Lekarze rezydenci, jak się wam żyje?

TL;DR Jak się wam rezydenci żyje i czy założenie rodziny jako 30-paroletni świeży rezydent nie jest delulu?

Jestem 25 letnim programistą i w tym roku po raz pierwszy poprawiam maturę z myślą o medycynie. Jesli dostanę się w tym roku albo dopiero w 2026, terminowo skończę studia i staż, to specjalistą zostanę dopiero krótko przed 40stką.

Jako że planuję założenie rodziny (3 dzieci to marzenie), wychowywanie dzieci przypadłoby w mojej sytuacji właśnie na okres rezydentury.

Tutaj właśnie pojawia się moje pytanie do Was, lekarzy, którzy są obecnie w trakcie specjalizacji lub osoby, które mają takich bliskich.

Czy w jej trakcie nie będę pomiatany przez starszych lekarzy, dostawał najgorsze dyżury, a to wszystko zarabiając jakieś 7-10k (oczywiście za 10 lat będą to większe stawki, ale też większe koszta życia), moje dzieci zapomną jak wygląda tata, a ja nie będę miał czasu na żadne hobby?

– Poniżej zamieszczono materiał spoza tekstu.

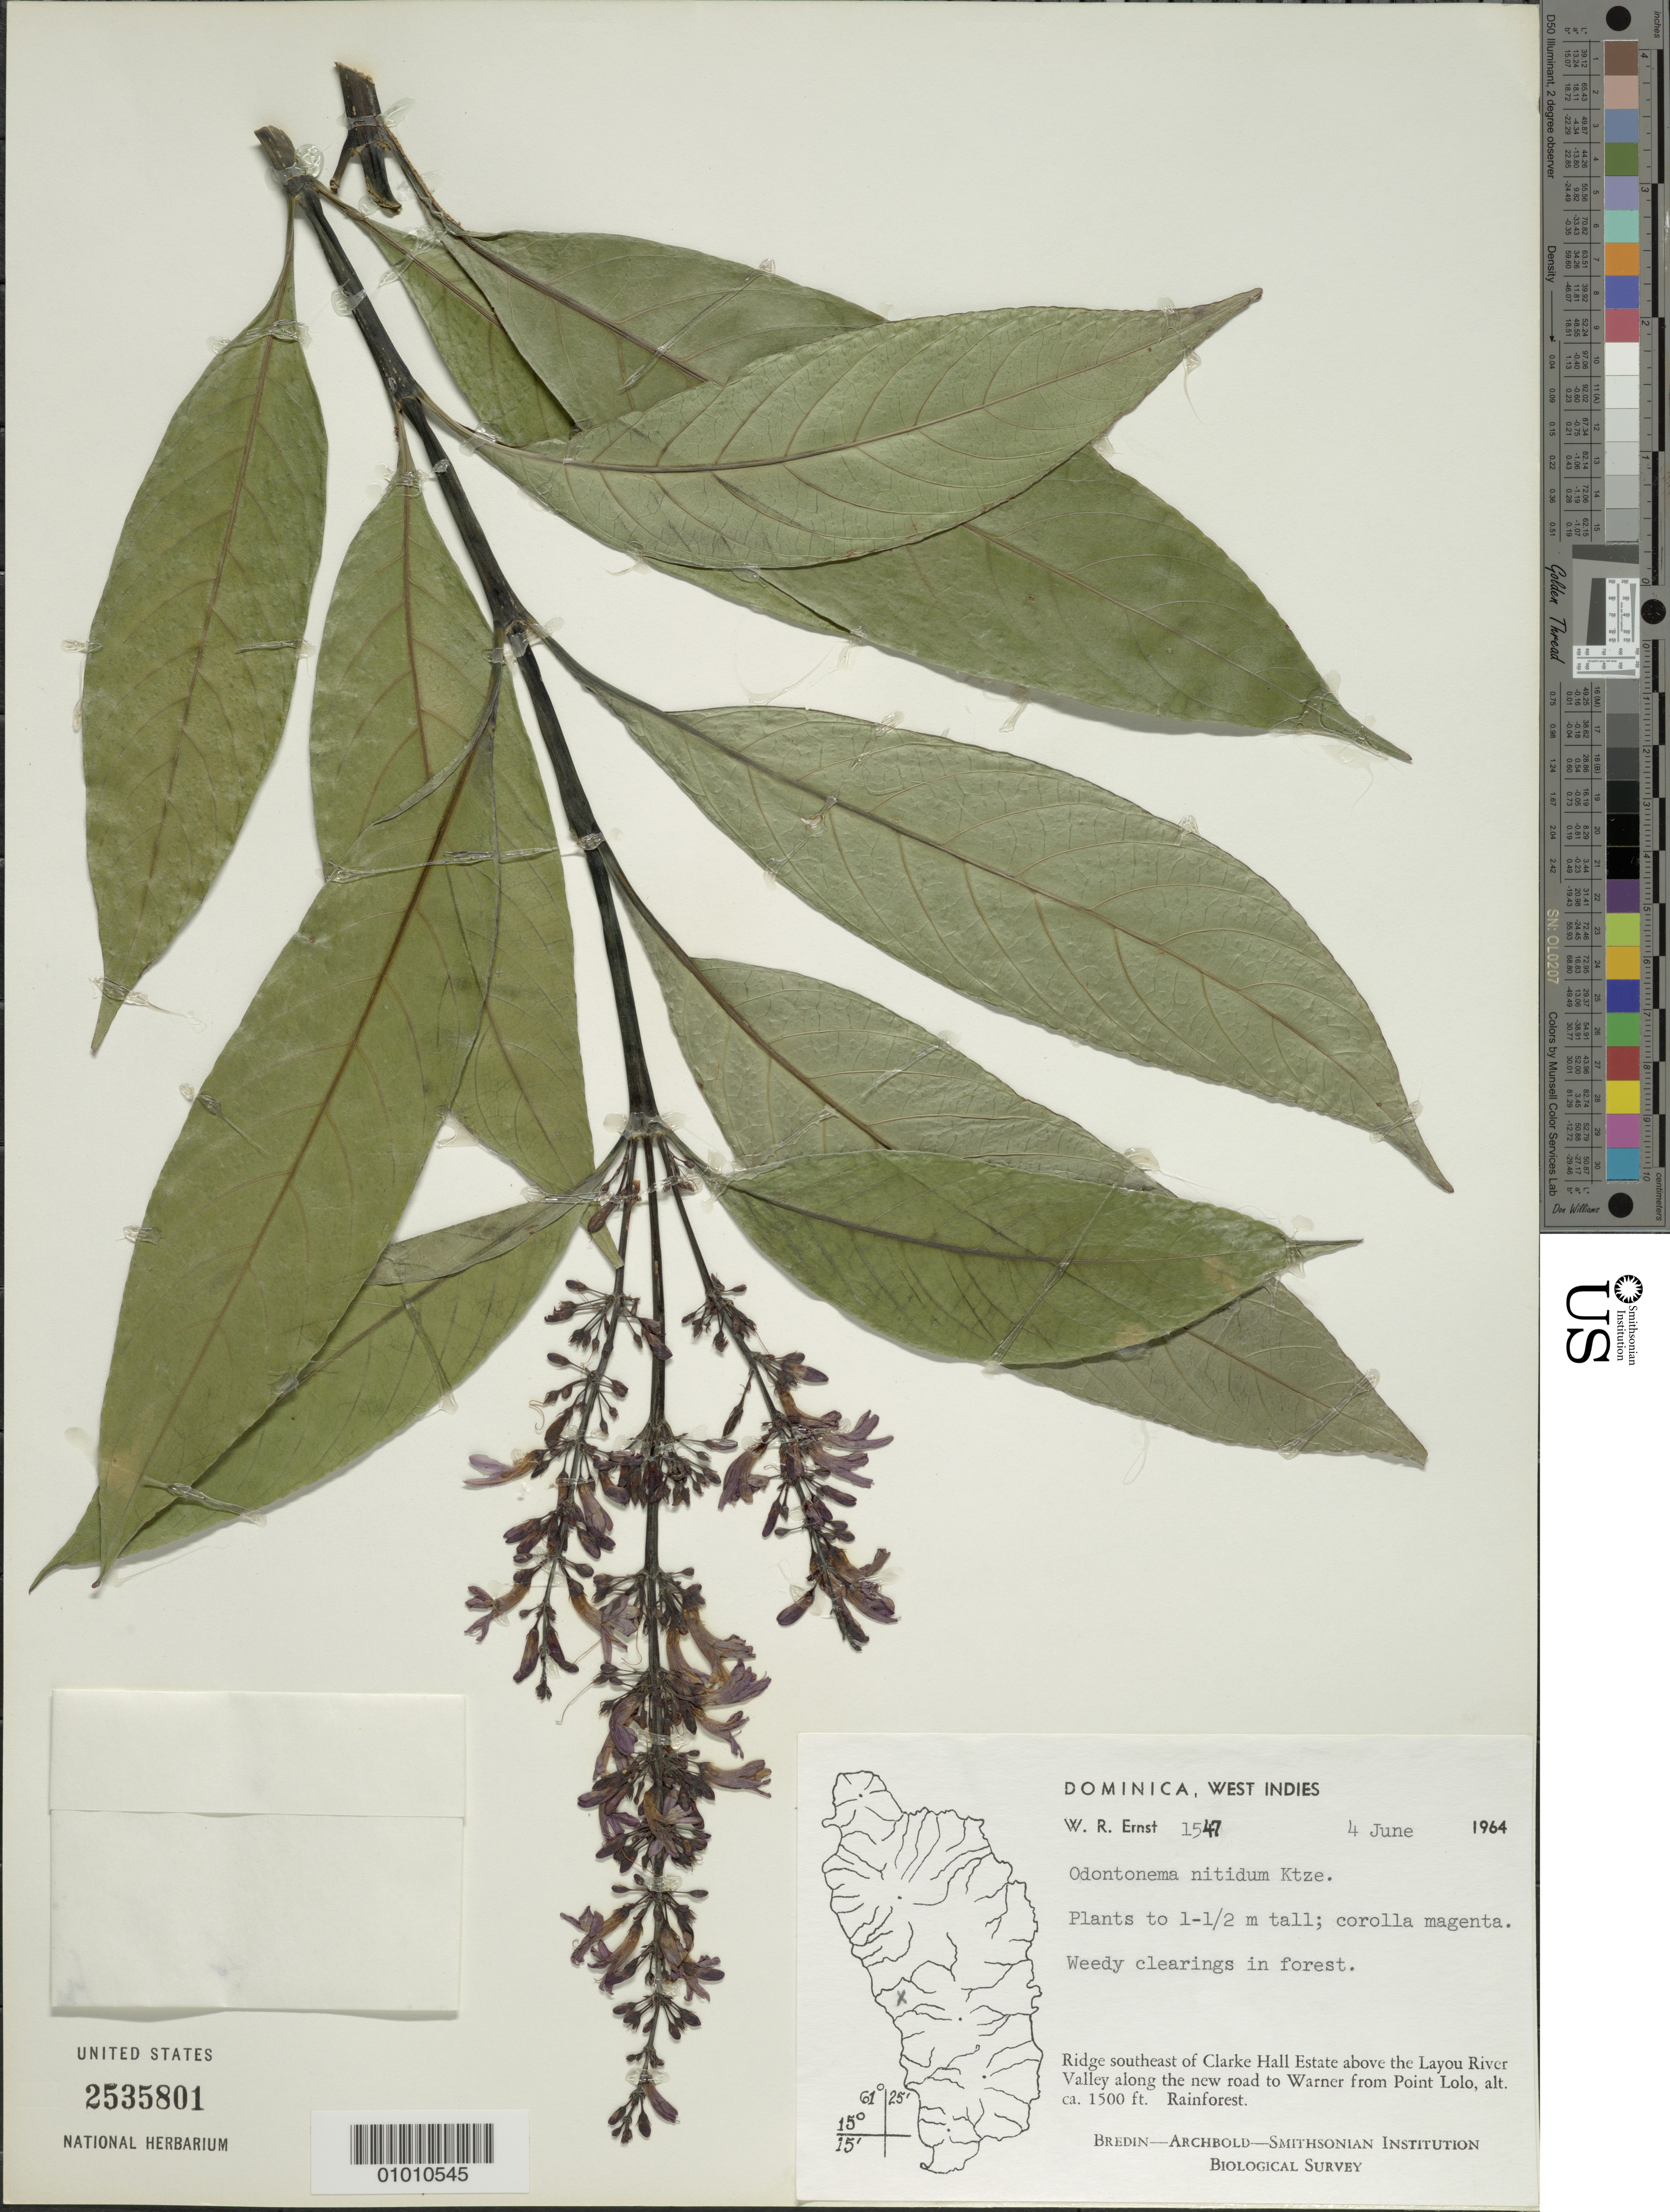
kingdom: Plantae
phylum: Tracheophyta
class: Magnoliopsida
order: Lamiales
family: Acanthaceae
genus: Odontonema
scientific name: Odontonema nitidum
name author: (Jacq.) Kuntze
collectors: W. R. Ernst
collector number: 1547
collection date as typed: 04 Jun 1964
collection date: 1964-06-04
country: Dominica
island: Dominica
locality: Ridge southeast of Clarke Hall Estate above the Layou River Valley along the new road to Warner from Point Lolo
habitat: Rainforest, weedy clearings in forest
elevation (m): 457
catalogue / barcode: US 2535801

Zastanawiam się czy zwiększona liczba lekarzy w przyszłości z uwagi na dużą liczbę miejsc na uczelniach obecnie, sprawi, że stawki spadną i będzie konkurencja, a może w końcu dzięki temu lekarze nie będą tacy przepracowani?

Interesuje mnie medycyna i chcę mieć pracę, gdzie jest duży potencjał do rozwoju, gdzie z czasem godnie zarobię, ale mimo wszystko chcę pracować (i jednocześnie lubić to co robię) żeby żyć, a nie żyć żeby pracować.